在一个图中绘制来自多个 Pandas 数据框的数据

声明:本页面是StackOverFlow热门问题的中英对照翻译,遵循CC BY-SA 4.0协议,如果您需要使用它,必须同样遵循CC BY-SA许可,注明原文地址和作者信息,同时你必须将它归于原作者(不是我):StackOverFlow 原文地址: http://stackoverflow.com/questions/44729498/
Warning: these are provided under cc-by-sa 4.0 license. You are free to use/share it, But you must attribute it to the original authors (not me): StackOverFlow

提示:将鼠标放在中文语句上可以显示对应的英文。显示中英文
时间:2020-09-14 03:52:19  来源:igfitidea点击:

Plotting data from multiple pandas data frames in one plot

pythonpandasplot

提问by K22

I am interested in plotting a time series with data from several different pandas data frames. I know how to plot a data for a single time series and I know how to do subplots, but how would I manage to plot from several different data frames in a single plot? I have my code below. Basically what I am doing is I am scanning through a folder of json files and parsing that json file into a panda so that I can plot. When I run this code it is only plotting from one of the pandas instead of the ten pandas created. I know that 10 pandas are created because I have a print statement to ensure they are all correct.
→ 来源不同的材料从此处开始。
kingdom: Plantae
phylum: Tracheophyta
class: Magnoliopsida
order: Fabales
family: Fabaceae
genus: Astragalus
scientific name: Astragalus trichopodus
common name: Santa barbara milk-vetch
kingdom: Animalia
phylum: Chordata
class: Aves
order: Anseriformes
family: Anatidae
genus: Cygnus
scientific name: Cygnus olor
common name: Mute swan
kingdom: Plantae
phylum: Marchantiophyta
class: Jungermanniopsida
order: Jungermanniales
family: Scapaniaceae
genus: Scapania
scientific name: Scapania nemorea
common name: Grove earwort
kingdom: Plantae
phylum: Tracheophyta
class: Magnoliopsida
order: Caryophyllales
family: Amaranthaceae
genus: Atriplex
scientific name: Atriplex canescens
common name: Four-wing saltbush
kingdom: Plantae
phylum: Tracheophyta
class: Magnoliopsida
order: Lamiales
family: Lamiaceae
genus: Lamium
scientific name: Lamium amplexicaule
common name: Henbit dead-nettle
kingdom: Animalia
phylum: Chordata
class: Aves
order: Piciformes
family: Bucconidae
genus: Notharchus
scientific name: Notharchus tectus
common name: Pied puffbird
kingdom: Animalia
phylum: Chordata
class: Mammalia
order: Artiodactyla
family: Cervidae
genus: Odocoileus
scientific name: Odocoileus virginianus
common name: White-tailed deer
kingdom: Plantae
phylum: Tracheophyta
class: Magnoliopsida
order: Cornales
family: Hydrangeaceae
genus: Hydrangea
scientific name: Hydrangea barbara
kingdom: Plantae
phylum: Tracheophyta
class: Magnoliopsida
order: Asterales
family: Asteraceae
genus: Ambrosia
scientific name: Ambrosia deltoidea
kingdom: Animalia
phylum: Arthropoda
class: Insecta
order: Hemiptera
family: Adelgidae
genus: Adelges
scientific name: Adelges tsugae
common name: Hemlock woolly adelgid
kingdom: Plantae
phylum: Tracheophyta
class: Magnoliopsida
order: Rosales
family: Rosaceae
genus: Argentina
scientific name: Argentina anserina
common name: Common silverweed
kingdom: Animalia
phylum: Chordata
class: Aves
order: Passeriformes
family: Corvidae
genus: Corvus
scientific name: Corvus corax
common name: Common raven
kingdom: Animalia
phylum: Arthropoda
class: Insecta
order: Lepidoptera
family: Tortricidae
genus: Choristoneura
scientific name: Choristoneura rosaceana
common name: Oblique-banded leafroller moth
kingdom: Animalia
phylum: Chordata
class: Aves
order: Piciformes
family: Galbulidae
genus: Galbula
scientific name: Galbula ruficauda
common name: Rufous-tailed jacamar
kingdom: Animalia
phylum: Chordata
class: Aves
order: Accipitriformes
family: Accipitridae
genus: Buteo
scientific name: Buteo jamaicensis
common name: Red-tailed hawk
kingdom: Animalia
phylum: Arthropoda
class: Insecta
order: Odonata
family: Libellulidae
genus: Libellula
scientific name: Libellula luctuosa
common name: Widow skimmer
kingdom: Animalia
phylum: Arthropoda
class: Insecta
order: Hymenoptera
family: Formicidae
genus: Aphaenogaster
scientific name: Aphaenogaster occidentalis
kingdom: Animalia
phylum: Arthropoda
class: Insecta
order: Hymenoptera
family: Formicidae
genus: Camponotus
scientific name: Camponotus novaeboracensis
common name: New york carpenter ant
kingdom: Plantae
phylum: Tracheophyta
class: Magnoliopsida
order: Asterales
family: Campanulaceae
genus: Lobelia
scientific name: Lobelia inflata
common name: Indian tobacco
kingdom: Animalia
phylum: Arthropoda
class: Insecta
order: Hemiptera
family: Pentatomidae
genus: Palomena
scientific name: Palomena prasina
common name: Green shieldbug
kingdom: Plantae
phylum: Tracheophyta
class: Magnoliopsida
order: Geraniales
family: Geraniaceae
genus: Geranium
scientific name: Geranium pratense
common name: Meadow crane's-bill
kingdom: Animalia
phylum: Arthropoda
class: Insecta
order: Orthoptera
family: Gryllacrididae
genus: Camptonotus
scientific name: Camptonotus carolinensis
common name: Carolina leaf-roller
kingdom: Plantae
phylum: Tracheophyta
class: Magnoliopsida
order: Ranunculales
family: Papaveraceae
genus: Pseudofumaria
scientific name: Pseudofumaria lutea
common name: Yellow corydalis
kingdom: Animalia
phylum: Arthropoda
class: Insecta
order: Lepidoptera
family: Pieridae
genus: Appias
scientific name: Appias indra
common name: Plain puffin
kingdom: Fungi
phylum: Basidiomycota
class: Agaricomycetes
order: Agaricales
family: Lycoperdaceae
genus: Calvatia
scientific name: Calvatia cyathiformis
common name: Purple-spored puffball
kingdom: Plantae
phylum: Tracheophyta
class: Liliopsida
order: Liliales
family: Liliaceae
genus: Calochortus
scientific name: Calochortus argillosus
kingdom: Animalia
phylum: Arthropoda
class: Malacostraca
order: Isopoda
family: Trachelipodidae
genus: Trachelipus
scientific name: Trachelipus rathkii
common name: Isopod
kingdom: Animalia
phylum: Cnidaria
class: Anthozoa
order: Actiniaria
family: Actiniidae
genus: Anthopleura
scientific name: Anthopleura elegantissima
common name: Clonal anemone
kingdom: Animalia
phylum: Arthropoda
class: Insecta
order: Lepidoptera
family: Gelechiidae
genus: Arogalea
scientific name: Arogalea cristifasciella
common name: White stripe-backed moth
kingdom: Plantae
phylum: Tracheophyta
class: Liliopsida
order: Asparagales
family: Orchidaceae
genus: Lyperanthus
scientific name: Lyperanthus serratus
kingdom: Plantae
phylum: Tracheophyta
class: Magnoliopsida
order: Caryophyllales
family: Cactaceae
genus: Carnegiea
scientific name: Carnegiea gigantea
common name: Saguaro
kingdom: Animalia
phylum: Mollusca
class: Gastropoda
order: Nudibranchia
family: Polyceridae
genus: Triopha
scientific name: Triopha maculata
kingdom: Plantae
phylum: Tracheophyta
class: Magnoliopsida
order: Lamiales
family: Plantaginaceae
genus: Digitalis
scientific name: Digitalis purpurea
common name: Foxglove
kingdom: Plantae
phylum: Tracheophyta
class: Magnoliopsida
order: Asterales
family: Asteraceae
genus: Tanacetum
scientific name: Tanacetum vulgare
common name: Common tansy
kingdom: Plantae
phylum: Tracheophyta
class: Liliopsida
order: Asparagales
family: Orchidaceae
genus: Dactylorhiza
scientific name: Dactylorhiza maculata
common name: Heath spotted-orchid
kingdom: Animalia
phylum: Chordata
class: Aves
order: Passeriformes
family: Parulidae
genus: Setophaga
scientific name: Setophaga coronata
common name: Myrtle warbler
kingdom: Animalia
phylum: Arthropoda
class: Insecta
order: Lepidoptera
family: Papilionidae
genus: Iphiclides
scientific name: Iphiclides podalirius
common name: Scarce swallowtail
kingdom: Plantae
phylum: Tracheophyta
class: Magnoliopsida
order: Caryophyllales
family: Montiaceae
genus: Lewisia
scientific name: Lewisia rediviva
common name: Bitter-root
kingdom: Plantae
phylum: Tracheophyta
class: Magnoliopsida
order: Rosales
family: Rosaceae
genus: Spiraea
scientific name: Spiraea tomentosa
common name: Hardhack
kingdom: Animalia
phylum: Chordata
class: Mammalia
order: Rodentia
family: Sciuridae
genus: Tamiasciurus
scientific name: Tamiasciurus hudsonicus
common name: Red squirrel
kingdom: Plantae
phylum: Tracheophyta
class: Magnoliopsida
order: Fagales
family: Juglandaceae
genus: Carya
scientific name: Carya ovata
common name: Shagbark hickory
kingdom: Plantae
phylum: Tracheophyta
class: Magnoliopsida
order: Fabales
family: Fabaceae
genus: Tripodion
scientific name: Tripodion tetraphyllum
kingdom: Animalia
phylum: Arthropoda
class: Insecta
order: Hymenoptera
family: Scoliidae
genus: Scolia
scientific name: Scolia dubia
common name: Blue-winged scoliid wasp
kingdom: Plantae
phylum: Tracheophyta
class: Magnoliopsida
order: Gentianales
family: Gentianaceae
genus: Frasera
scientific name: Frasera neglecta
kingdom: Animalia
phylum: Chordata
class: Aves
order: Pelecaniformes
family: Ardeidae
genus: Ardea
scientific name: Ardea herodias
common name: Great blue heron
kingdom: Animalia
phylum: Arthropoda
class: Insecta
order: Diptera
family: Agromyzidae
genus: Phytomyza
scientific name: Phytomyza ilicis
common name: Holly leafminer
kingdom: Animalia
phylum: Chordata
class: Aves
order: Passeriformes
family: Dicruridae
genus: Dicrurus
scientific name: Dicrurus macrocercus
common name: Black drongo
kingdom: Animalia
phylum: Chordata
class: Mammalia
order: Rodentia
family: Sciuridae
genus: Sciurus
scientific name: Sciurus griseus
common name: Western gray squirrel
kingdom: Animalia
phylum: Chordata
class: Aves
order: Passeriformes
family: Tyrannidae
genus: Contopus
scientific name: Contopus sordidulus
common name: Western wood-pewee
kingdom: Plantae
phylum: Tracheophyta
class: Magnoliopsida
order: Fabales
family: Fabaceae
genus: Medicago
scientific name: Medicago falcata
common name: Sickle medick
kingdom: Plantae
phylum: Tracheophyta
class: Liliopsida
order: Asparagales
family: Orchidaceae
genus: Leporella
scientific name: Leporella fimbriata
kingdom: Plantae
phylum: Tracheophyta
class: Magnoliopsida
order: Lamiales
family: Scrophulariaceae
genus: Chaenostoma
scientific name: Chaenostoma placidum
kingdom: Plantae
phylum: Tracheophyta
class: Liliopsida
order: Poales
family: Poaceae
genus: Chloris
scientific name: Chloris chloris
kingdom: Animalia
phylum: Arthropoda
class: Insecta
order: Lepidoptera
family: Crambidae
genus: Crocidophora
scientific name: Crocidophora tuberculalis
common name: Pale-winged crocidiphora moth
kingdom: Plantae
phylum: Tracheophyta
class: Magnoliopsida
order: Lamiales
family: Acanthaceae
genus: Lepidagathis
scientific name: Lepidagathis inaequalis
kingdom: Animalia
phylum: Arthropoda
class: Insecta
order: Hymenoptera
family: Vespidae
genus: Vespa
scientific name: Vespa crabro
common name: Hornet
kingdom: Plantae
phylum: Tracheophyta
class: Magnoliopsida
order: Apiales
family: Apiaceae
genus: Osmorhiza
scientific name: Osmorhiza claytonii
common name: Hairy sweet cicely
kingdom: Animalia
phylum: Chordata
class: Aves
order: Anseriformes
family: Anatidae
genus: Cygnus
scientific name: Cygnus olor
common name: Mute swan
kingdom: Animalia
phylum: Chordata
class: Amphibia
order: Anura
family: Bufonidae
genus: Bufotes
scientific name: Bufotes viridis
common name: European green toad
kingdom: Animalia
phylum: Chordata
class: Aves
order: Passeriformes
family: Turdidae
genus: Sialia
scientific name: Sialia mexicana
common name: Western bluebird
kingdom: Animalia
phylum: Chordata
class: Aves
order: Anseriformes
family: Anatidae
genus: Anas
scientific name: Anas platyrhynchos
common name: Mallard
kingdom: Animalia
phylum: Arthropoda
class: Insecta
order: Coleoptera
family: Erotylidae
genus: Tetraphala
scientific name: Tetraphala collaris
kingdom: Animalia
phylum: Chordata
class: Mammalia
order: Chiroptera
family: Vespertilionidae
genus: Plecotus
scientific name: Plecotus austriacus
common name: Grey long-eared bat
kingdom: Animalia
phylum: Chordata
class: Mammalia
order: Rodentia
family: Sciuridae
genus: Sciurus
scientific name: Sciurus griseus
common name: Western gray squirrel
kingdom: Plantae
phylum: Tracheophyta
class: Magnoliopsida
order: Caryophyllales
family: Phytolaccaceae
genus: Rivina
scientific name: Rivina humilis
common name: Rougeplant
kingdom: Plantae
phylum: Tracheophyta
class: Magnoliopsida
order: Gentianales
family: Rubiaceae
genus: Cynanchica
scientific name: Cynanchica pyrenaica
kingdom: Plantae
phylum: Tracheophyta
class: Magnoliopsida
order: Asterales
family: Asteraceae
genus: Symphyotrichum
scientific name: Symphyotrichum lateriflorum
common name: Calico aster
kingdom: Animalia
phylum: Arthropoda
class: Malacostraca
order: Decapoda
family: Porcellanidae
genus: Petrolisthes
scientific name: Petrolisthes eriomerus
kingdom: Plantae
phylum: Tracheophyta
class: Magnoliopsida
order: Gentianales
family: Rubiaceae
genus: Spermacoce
我有兴趣使用来自几个不同 Pandas 数据框的数据绘制时间序列。我知道如何为单个时间序列绘制数据,我知道如何绘制子图,但是我如何设法从单个图中的多个不同数据框中进行绘制?我在下面有我的代码。基本上我正在做的是我正在扫描一个包含 json 文件的文件夹并将该 json 文件解析为一个Pandas,以便我可以绘图。当我运行此代码时,它仅从其中一只Pandas而不是创建的十只Pandas进行绘图。我知道创建了 10 个Pandas,因为我有一个打印语句来确保它们都是正确的。

import sys, re
import numpy as np
import smtplib
import matplotlib.pyplot as plt
from random import randint
import csv
import pylab as pl
import math
import pandas as pd
from pandas.tools.plotting import scatter_matrix
import argparse
import matplotlib.patches as mpatches
import os
import json



parser = argparse.ArgumentParser()
parser.add_argument('-file', '--f', help = 'folder where JSON files are stored')
if len(sys.argv) == 1:
    parser.print_help()
    sys.exit(1)
args = parser.parse_args()


dat = {}
i = 0

direc = args.f
directory = os.fsencode(direc)

fig1 = plt.figure()
ax1 = fig1.add_subplot(111)

for files in os.listdir(direc):
    filename = os.fsdecode(files)
    if filename.endswith(".json"):
        path = '/Users/Katie/Desktop/Work/' + args.f + "/" +filename
        with open(path, 'r') as data_file:
            data = json.load(data_file)
            for r in data["commits"]:
                dat[i] = (r["author_name"], r["num_deletions"], r["num_insertions"], r["num_lines_changed"],
                          r["num_files_changed"], r["author_date"])
                name = "df" + str(i).zfill(2)
                i = i + 1
                name = pd.DataFrame.from_dict(dat, orient='index').reset_index()
                name.columns = ["index", "author_name", "num_deletions",
                                          "num_insertions", "num_lines_changed",
                                          "num_files_changed",  "author_date"]
                del name['index']
                name['author_date'] = name['author_date'].astype(int)
                name['author_date'] =  pd.to_datetime(name['author_date'], unit='s')
                ax1.plot(name['author_date'], name['num_lines_changed'], '*',c=np.random.rand(3,))
                print(name)
                continue

    else:
        continue
plt.xticks(rotation='35')
plt.title('Number of Lines Changed vs. Author Date')
plt.show()

回答by omdv

Quite straightforward actually. Don't let pandas confuse you. Underneath it every column is just a numpy array.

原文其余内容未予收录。